● **Your task**
Look for "hàng" in each line of the entries, and return the matching lines.

● **Given records**
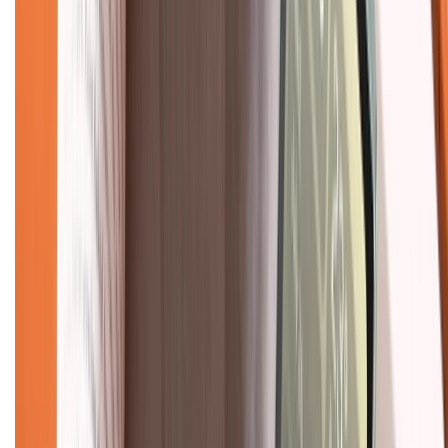
Chính sách bảo hành
Chính sách bảo mật thông tin
Chính sách kiểm hàng
TỔNG ĐÀI HỖ TRỢ
Tư vấn mua hàng (miễn phí):
1800.6229
(08h30 - 21h30)
Khiếu nại - Góp ý:
088.99999.33
(09h00 - 18h00)
Trung tâm bảo hành:
028.710.89898
(08h30 - 21h00)
KẾT NỐI VỚI CHÚNG TÔI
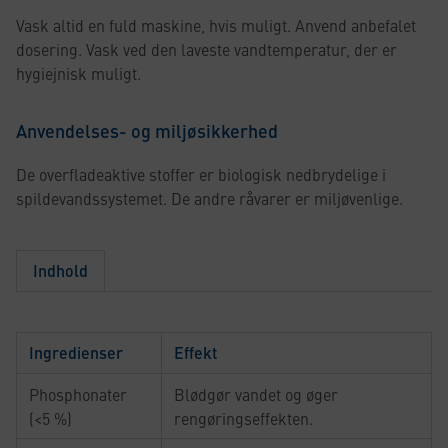
Vask altid en fuld maskine, hvis muligt. Anvend anbefalet
dosering. Vask ved den laveste vandtemperatur, der er
hygiejnisk muligt.
Anvendelses- og miljøsikkerhed
De overfladeaktive stoffer er biologisk nedbrydelige i
spildevandssystemet. De andre råvarer er miljøvenlige.
Indhold
Ingredienser
Effekt
Phosphonater
Blødgør vandet og øger
(<5 %)
rengøringseffekten.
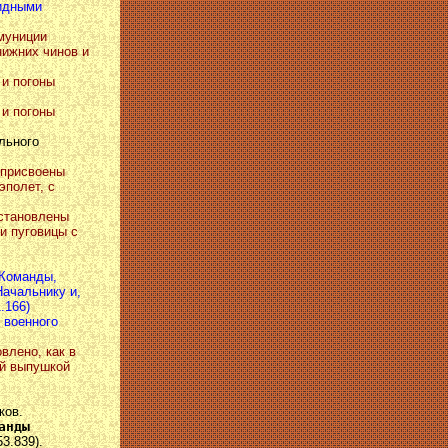
лидными
амуниции
нижних чинов и
 и погоны
 и погоны
льного
 присвоены
эполет, с
установлены
и пуговицы с
 Команды,
ачальнику и,
.166)
о военного
влено, как в
ой выпушкой
ков.
анды
3.839).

● **Answer box**
Chính sách kiểm hàng
Tư vấn mua hàng (miễn phí):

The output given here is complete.